Data Formats
============

The ``obs`` Dictionary & Data Units
-----------------------------------

|Codename| expects the data in the form of a dictionary, preferably returned by
a :py:meth:`build_obs` function (see below). This dictionary should have (at
least) the following keys and values:

``"wavelength"``
    The wavelength vector for the spectrum, ndarray.
    Units are vacuum Angstroms.
    The model spectrum will be computed for each element of this vector.
    Set to ``None`` if you have no spectrum.
    If fitting observed frame photometry as well,
    then these should be observed frame wavelengths.

``"spectrum"``
    The flux vector for the spectrum,
    ndarray of same length as the wavelength vector.
    If absolute spectrophotometry is available,
    the units of this spectrum should be Janskies divided by 3631 (i.e. maggies).
    Also the ``rescale_spectrum`` run parameter should be False.

``"unc"``
    The uncertainty vector (sigma), in same units as ``"spectrum"``,
    ndarray of same length as the wavelength vector.

``"mask"``
   A boolean array of same length as the wavelength vector,
   where ``False`` elements are ignored in the likelihood calculation.

``"filters"``
   A sequence of `sedpy <https://github.com/bd-j/sedpy>`_ filter objects or filter names,
   used to calculate model magnitudes.

``"maggies"``
    An array of photometric flux densities, same length as ``"filters"``. The
    units are *maggies*. Maggies are a linear flux density unit defined as
    :math:`{\rm maggie} = 10^{-0.4 \, m_{AB}}` where :math:`m_{AB}` is the AB apparent
    magnitude. That is, 1 maggie is the flux density in Janskys divided by 3631.
    Set to ``None`` if you have no photometric data.

``"maggies_unc"``
    An array of photometric flux uncertainties, same length as ``"filters"``,
    that gives the photometric uncertainties in units of *maggies*

``"phot_mask"``
    Like ``"mask"``, a boolean array, used to mask the
    photometric data during the likelihood calculation.
    Elements with ``False`` values are ignored in the likelihood calculation.

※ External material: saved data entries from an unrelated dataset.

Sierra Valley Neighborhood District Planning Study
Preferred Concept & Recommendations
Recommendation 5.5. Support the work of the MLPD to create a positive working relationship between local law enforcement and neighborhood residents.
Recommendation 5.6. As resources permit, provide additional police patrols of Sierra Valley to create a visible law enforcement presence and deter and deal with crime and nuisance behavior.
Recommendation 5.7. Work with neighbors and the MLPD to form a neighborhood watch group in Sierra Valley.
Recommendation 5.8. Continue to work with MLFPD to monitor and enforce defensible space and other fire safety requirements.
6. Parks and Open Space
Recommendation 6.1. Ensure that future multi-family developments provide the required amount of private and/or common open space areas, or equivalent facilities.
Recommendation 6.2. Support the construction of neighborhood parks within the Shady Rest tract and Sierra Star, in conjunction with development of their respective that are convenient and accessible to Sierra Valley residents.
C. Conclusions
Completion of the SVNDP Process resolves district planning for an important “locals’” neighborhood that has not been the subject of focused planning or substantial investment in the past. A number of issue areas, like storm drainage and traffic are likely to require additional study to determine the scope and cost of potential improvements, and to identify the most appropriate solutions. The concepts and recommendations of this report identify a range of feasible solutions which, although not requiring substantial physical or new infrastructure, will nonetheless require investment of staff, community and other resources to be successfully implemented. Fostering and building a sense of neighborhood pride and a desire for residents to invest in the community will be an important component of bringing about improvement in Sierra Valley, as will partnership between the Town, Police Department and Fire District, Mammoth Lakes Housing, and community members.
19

If you do not have spectral or photometric data, you can set ``"wavelength":
None`` or ``"maggies": None`` respectively. Feel free to add keys that store
other metadata, these will be stored on output. However, for ease of storage
these keys should either be numpy arrays or basic python datatypes that are JSON
serializable (e.g. strings, ints, and floats and lists, dicts, and tuples
thereof.)

The method :py:meth:`prospect.utils.obsutils.fix_obs` can be used as a shortcut
to add any of the missing required keys with their default values and ensure
that there is data to fit, e.g.

.. code-block:: python

        from prospect.utils.obsutils import fix_obs
        # dummy observation dictionary with just a spectrum
        N = 1000
        obs = dict(wavelength=np.linspace(3000, 5000, N), spectrum=np.zeros(N), unc=np.ones(N))
        obs = fix_obs(obs)
        assert "mask" in obs.keys()

It is recommended to use this method at the end of any `build_obs` function.

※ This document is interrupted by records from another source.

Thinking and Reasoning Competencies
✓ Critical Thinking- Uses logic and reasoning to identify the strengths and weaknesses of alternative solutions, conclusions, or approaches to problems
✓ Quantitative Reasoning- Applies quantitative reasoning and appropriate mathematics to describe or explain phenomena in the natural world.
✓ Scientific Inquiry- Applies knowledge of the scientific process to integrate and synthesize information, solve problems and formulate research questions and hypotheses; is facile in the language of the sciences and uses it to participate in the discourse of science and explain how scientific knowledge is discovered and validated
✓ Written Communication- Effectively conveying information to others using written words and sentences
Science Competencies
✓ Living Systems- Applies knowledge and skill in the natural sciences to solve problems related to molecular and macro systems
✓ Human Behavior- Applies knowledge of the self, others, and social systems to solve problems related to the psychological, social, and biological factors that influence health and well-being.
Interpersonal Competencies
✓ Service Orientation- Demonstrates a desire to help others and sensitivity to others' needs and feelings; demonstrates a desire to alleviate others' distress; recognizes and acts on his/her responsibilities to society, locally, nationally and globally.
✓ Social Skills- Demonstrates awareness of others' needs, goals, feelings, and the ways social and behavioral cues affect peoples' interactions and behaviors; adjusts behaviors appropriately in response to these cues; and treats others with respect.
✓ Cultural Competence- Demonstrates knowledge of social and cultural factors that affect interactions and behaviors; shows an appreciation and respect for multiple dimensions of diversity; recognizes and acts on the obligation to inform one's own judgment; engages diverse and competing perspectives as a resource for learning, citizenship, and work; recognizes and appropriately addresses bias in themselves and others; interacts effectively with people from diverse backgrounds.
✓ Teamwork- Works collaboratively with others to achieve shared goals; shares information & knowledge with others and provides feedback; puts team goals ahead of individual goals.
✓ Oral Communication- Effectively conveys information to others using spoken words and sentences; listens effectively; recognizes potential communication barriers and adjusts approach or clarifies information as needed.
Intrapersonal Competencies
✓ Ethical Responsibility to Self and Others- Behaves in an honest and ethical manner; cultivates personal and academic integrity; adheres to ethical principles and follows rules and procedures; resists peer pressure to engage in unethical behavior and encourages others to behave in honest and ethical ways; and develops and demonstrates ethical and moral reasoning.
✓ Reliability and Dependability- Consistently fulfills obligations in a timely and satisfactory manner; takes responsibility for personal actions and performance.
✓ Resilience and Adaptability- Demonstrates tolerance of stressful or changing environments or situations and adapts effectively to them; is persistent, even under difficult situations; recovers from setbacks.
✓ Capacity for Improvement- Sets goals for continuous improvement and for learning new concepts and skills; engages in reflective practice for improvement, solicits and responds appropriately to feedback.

The :py:meth:`build_obs` function
---------------------------------

The :py:meth:`build_obs` function in the parameter file is written by the user.
It should take a dictionary of command line arguments as keyword arguments. It
should return an ``obs`` dictionary described above.

Other than that, the contents can be anything. Within this function you might
open and read FITS files, ascii tables, HDF5 files, or query SQL databases. You
could, using e.g. an ``objid`` parameter, dynamically load data (including
filter sets) for different objects in a table. Feel free to import helper
functions, modules, and packages (like astropy, h5py, sqlite, astroquery, etc.)

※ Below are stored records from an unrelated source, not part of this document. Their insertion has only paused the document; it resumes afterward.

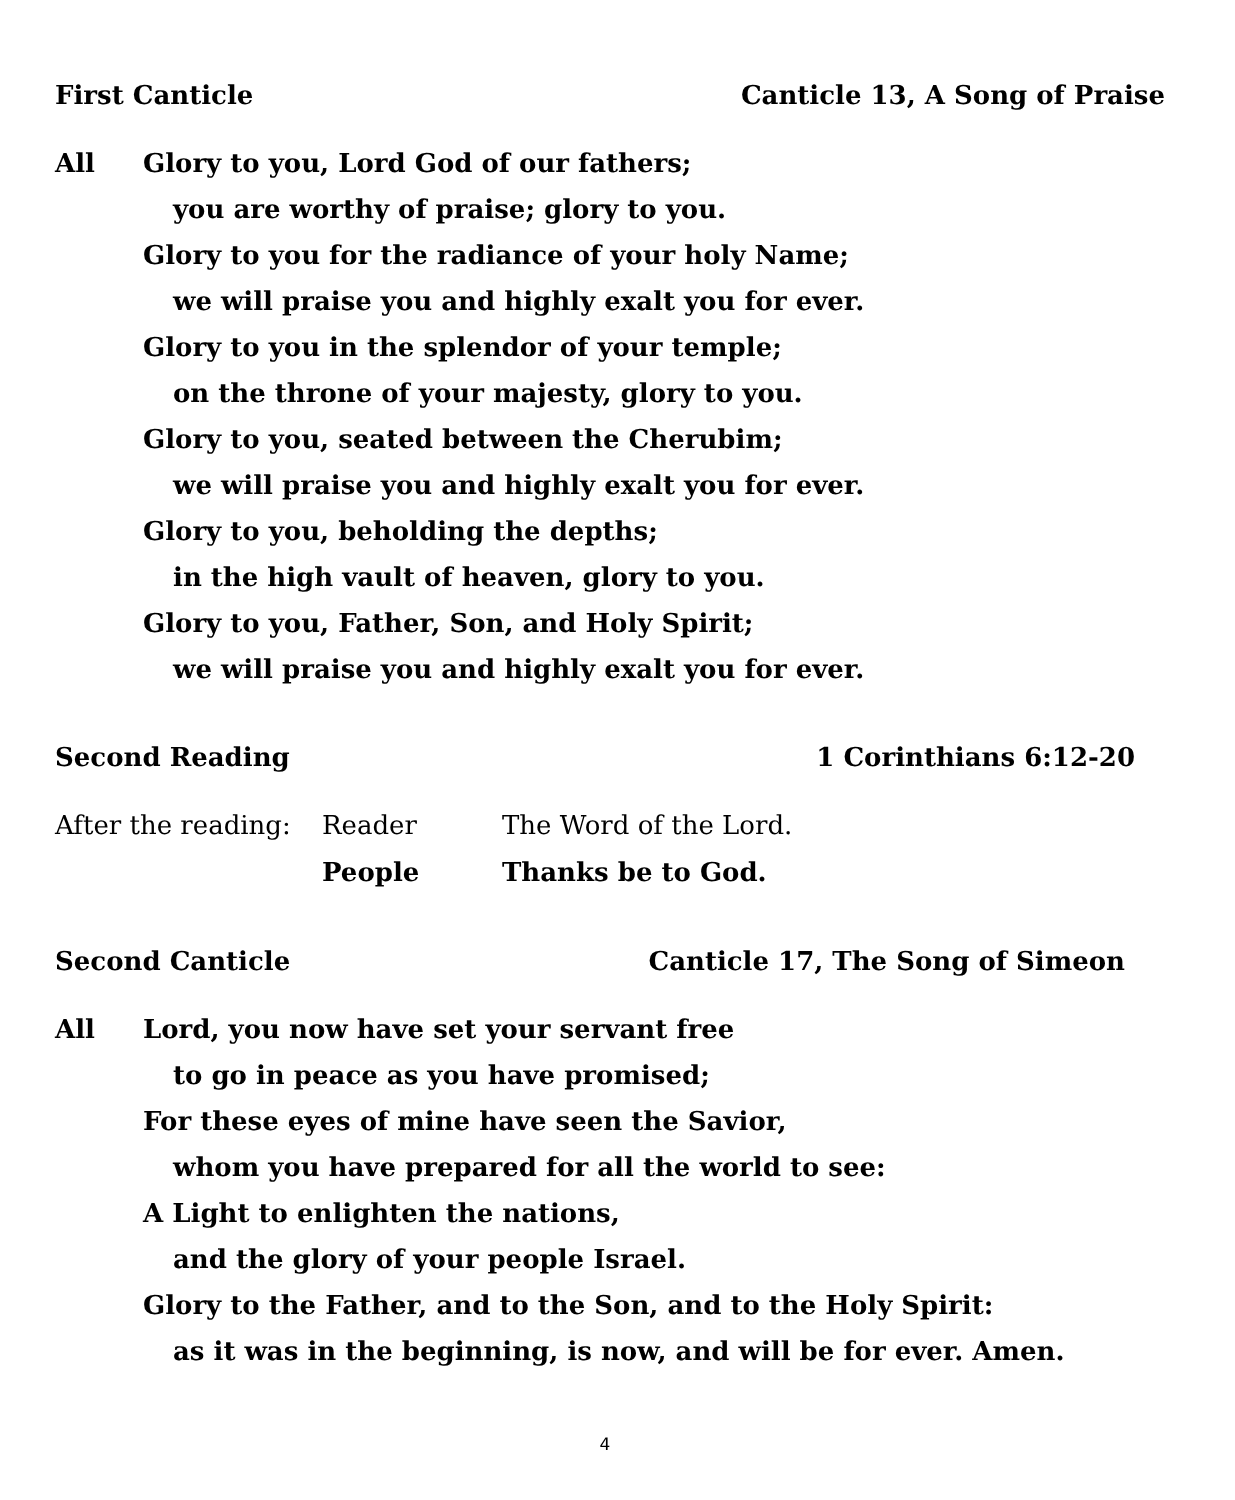First Canticle Canticle 13, A Song of Praise
All Glory to you, Lord God of our fathers;
you are worthy of praise; glory to you.
Glory to you for the radiance of your holy Name;
we will praise you and highly exalt you for ever.
Glory to you in the splendor of your temple;
on the throne of your majesty, glory to you.
Glory to you, seated between the Cherubim;
we will praise you and highly exalt you for ever.
Glory to you, beholding the depths;
in the high vault of heaven, glory to you.
Glory to you, Father, Son, and Holy Spirit;
we will praise you and highly exalt you for ever.
Second Reading 1 Corinthians 6:12-20
After the reading:
Reader The Word of the Lord.
People Thanks be to God.
Second Canticle Canticle 17, The Song of Simeon
All Lord, you now have set your servant free
to go in peace as you have promised;
For these eyes of mine have seen the Savior,
whom you have prepared for all the world to see:
A Light to enlighten the nations,
and the glory of your people Israel.
Glory to the Father, and to the Son, and to the Holy Spirit:
as it was in the beginning, is now, and will be for ever. Amen.
4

The point of this function is that you don't have to *externally* convert your
data format to be what |Codename| expects and keep another version of files
lying around: the conversion happens *within* the code itself. Again, the only
requirement is that the function can take a ``run_params`` dictionary as keyword
arguments and that it return an ``obs`` dictionary as described below.


.. |Codename| replace:: Prospector